Importantly, the operator's ApplicationInstance does not require a particular engine: the helmengine.Engine interface in internal/helmengine/ is a stable internal boundary. Choosing Flux as the default does not foreclose Argo CD; it sequences the work.

Decision

We will use Flux Helm Controller HelmRelease as the default Helm engine for vworkspace-operator. The operator's ApplicationInstance reconciler materializes a HelmRelease (and the HelmRepository or OCIRepository that backs it). Flux reconciles the Helm lifecycle. The operator observes the HelmRelease.status.conditions and maps them onto ApplicationInstance.status.conditions per the conditions contract in ../api/conditions.md.

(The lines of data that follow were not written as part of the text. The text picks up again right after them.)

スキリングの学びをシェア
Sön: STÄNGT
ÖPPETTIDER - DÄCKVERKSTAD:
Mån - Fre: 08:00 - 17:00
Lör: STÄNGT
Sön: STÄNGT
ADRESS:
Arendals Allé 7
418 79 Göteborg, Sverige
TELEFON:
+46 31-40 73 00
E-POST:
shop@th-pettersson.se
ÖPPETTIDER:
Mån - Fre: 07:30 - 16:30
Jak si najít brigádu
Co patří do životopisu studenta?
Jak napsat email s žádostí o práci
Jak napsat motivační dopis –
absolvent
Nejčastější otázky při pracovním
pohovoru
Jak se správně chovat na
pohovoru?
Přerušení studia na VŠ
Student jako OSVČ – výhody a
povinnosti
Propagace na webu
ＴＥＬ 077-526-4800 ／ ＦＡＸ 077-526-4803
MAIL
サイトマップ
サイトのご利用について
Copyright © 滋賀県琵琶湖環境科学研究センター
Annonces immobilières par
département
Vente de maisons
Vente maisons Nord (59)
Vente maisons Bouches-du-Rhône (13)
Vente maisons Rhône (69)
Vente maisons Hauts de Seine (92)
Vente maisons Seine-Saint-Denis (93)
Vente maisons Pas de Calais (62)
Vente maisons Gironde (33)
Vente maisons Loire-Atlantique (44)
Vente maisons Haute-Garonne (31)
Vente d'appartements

The operator does not embed Helm itself. There is no helm upgrade --install codepath in the operator's binary. The operator does not duplicate Flux's drift remediation, rollback, or release-history logic.

The operator's bundle installs Flux's Helm Controller and Source Controller as part of the default install (../install/quickstart.md). Operators who already run Flux can opt out of the bundle's Flux install via chart values.

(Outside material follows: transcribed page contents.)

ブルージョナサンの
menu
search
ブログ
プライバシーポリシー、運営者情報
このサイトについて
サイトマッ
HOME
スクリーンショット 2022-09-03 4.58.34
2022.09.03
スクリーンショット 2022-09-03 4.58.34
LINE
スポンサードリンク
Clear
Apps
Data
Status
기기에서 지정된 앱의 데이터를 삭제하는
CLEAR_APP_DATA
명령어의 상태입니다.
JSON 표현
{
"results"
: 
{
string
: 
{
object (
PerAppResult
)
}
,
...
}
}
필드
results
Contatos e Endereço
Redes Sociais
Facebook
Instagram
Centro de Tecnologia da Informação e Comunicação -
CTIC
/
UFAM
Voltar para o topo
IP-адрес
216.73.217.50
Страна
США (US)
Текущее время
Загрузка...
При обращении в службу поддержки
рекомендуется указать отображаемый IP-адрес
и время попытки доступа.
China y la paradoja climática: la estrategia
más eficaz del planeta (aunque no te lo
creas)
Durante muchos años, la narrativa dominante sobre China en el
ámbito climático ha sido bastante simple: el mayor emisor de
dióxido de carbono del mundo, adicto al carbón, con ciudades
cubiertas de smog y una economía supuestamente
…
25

We will support Argo CD Application as an adapter in a future milestone, behind the same helmengine.Engine interface. The adapter lives under internal/helmengine/argocd/ (see ../development/project-layout.md). Adopting Argo as the engine is a per-cluster choice; the operator's CRDs and reconciler do not change.

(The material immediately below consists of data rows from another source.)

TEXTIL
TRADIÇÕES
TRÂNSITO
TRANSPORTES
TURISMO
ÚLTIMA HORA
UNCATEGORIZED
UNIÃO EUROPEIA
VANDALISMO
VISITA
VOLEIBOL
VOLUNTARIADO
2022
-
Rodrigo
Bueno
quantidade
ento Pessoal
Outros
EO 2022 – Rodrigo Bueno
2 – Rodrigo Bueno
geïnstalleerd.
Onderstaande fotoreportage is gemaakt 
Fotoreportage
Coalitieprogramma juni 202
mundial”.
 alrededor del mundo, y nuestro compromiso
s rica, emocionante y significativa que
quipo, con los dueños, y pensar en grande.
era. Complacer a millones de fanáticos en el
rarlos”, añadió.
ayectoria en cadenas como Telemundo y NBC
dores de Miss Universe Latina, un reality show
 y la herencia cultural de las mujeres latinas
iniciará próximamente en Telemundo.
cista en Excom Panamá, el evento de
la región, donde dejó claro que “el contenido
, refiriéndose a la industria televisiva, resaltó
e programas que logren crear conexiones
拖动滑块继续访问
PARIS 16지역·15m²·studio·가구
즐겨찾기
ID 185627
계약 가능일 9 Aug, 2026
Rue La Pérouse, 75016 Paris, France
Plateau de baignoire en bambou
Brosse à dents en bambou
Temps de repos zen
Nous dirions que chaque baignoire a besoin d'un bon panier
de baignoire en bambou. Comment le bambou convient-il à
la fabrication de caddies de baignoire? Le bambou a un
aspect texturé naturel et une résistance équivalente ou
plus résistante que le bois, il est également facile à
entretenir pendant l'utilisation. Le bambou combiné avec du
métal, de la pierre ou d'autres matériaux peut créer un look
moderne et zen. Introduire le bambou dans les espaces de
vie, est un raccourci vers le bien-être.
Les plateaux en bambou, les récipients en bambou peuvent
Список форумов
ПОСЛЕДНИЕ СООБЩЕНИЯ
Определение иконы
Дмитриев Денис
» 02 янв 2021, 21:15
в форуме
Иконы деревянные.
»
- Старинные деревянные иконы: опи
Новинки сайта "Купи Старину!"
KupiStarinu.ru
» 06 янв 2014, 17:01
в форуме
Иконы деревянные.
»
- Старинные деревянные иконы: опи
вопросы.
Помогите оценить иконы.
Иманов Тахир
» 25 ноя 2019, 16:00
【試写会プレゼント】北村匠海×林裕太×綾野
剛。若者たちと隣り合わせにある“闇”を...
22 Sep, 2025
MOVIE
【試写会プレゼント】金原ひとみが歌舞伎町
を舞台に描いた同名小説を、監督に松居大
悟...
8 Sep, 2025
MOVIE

We rule out the "operator embeds Helm" option. Even in air-gapped or edge clusters, the bundle's Flux install is small (two controllers, a few hundred MiB of memory) and is worth the dependency.

Consequences

Operator surface area stays small. The operator does not own a Helm-engine implementation. Bug fixes to Helm's lifecycle land in Flux, not here. We can focus on the operator's actual job: CRD orchestration, day-2 operations, status mapping, and the Odoo connectivity loop.

Flux is a hard dependency. Every cluster the operator runs on needs Flux's Helm Controller and Source Controller. The bundle includes them, so for most operators this is invisible; for operators who run a separate Flux install, the operator works against it without duplication.

A clear ownership boundary. Flux owns the HelmRelease; the operator owns the ApplicationInstance and the chart-version field on it. The interface between the two is the helm.toolkit.fluxcd.io/v2 CRD set. If Flux upstream changes that CRD, the operator follows; the operator does not own the contract.

Status mapping discipline. The ApplicationInstance.status.conditions reasons mirror Flux's HelmRelease.status.conditions reasons verbatim where there is a direct correspondence (InstallFailed, UpgradeFailed, ReconciliationFailed). This keeps the operator honest: it does not invent a new vocabulary on top of Flux's; it relays Flux's.

Future-proof for Argo CD. The helmengine.Engine interface preserves the option to add an Argo CD adapter without changing the operator's CRDs or reconciler. The adapter is later work; it is not on the critical path for v1.

A new ADR will be required to switch defaults. Flux is the default for the foreseeable future. If the project ever decides to make Argo CD the default — for example, because the user base shifts heavily Argo-ward — that decision lands as a new ADR superseding this one.

Helm-first is now real. The architectural principle "the operator does not re-implement chart internals" has a concrete enforcement mechanism: there is no chart-internal codepath in the operator. Anyone proposing to add one is proposing to violate this ADR; the PR description must explain why the new path cannot be in the chart instead.